Traditional KPIs are sometimes narrow in their focus: they might not catch the real issues affecting business performance, may focus only on one dimension, or might not be useful for making predictions about the future
BY NIKKI SUMMERS
We all know how the coronavirus pandemic has brought uncertainty to people’s lives and business’s operations throughout Kenya over the course of the year.
We also understand that Kenya’s economy is likely to remain under pressure for some time. In these uncertain conditions, business planning based on accurate and up to date information is even more important than it usually is.
Businesses, luckily, have a wealth of real-time business data at their fingertips, thanks to the wider use of automated software. But as we try to navigate these strange times, it is essential for a medium business or scale-up to ensure it is focusing on the right metrics. It is all too easy to expend energy on measuring and improving the wrong key performance indicators (KPIs).
For a starting point, traditional KPIs are sometimes narrow in their focus. They might not catch the real issues that are affecting business performance, may focus only on one dimension, or might not be useful for making predictions about the future.
For instance, many marketing departments place a heavy emphasis on net promoter score (NPS). This can be an invaluable metric, but could there be other metrics that are just as important, such as predictive data about customer churn? Or if a sales KPI is down, can the business look at the problem from a fulfillment perspective, or a customer service perspective to understand where the issue originated?
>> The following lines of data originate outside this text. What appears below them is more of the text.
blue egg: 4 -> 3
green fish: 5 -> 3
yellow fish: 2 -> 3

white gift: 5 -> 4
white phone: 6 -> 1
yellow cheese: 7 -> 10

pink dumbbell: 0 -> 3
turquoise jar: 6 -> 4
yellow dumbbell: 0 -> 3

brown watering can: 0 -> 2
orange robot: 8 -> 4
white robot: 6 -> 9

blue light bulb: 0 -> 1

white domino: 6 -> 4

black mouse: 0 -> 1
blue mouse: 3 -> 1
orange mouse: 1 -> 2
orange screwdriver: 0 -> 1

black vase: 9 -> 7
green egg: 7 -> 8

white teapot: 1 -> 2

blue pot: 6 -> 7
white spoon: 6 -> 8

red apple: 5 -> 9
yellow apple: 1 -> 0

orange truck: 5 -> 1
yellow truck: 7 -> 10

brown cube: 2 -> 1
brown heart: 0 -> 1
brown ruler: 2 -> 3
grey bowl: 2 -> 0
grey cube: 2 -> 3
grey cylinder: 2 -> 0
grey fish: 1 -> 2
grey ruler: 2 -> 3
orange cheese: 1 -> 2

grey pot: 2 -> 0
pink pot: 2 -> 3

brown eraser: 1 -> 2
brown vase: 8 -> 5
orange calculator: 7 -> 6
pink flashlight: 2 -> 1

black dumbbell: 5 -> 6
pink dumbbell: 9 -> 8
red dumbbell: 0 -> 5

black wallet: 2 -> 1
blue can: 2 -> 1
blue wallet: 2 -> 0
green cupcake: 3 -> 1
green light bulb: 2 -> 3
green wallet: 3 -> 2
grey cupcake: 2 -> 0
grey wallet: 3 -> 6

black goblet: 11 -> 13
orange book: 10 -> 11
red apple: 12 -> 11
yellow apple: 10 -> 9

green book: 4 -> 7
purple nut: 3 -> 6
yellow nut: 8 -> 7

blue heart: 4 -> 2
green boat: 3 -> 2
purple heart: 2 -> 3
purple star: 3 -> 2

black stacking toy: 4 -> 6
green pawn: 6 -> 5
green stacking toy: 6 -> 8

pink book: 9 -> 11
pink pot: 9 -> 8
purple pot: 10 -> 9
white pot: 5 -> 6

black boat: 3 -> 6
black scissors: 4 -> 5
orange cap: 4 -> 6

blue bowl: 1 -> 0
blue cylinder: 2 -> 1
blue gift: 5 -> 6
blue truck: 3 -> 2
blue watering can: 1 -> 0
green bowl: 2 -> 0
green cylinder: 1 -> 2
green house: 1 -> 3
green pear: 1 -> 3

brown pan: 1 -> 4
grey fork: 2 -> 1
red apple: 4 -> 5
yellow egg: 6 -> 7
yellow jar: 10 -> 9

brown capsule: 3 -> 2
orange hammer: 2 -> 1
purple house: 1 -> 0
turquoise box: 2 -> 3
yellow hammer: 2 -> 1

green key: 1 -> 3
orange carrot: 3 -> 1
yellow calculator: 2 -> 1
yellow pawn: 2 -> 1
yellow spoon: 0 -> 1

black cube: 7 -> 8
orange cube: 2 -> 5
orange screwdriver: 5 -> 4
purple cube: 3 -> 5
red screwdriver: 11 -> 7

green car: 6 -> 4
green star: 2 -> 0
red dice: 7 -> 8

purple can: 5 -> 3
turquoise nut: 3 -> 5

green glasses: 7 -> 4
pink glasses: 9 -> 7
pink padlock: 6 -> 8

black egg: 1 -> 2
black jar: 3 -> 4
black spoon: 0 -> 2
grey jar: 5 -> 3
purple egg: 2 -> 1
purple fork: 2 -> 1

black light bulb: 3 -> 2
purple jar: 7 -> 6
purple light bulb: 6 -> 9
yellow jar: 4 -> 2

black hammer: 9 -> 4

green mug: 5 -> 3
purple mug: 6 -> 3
KPIs can be demotivating, too. For example, the sales team may have a KPI for a key product line. A competitor drops the price of their similar product. As quickly as the sales team responds, their top-line will be affected for the current financial period. When the negative data is fed back to the sales team, they may feel discouraged.
If you want to drive more value from your KPIs, you could look at moving from a measurement culture to a growth culture. This means taking a step back and questioning what the purpose of the metric is. What will your employees need to perform better? What do your customers want and how do they feel about your business, and how can you measure that?
With this in mind, you can start to gather the right data and use the correct benchmarks for your business goals. Rather than drowning yourself in data points, you will make good, fast decisions based on actionable information. The key is to avoid analysis-paralysis and to align your metrics behind your strategy – rather than doing it the other way around.
Another success factor is responding to information in real-time. Many businesses continue to act on historical reports about what happened days, weeks, or even months ago. Instead of responding to today’s trends, they are reacting to old events. The fresher the insights, the better the potential for making the right decisions.
It’s also important to break down organisational siloes. Different departments may run systems that have different approaches to data and KPIs. Such data might not catch issues that are affecting business performance, may focus only on one dimension, or might not be useful for forecasting.
Given the times we live in, many businesses are falling prey to short-term thinking. But now that we are moving beyond the initial shock of the lockdowns, it’s important to balance short-term operational responses with long term strategic planning. It’s wise, therefore, to have KPIs that enable the business to track immediate tactical needs such as cash flow planning as well as its progress towards longer term goals such as customer retention and growth of market share.
Evolving the finance function to be able to gather and benefit from real-time insights starts with putting the right technology and processes in place. An integrated business solution can provide specialised, accurate reporting based on a holistic view of the business.
This enables decision-makers to identify trends and opportunities and to track, analyse and manage customer and supplier interactions for fast and effective decision-making.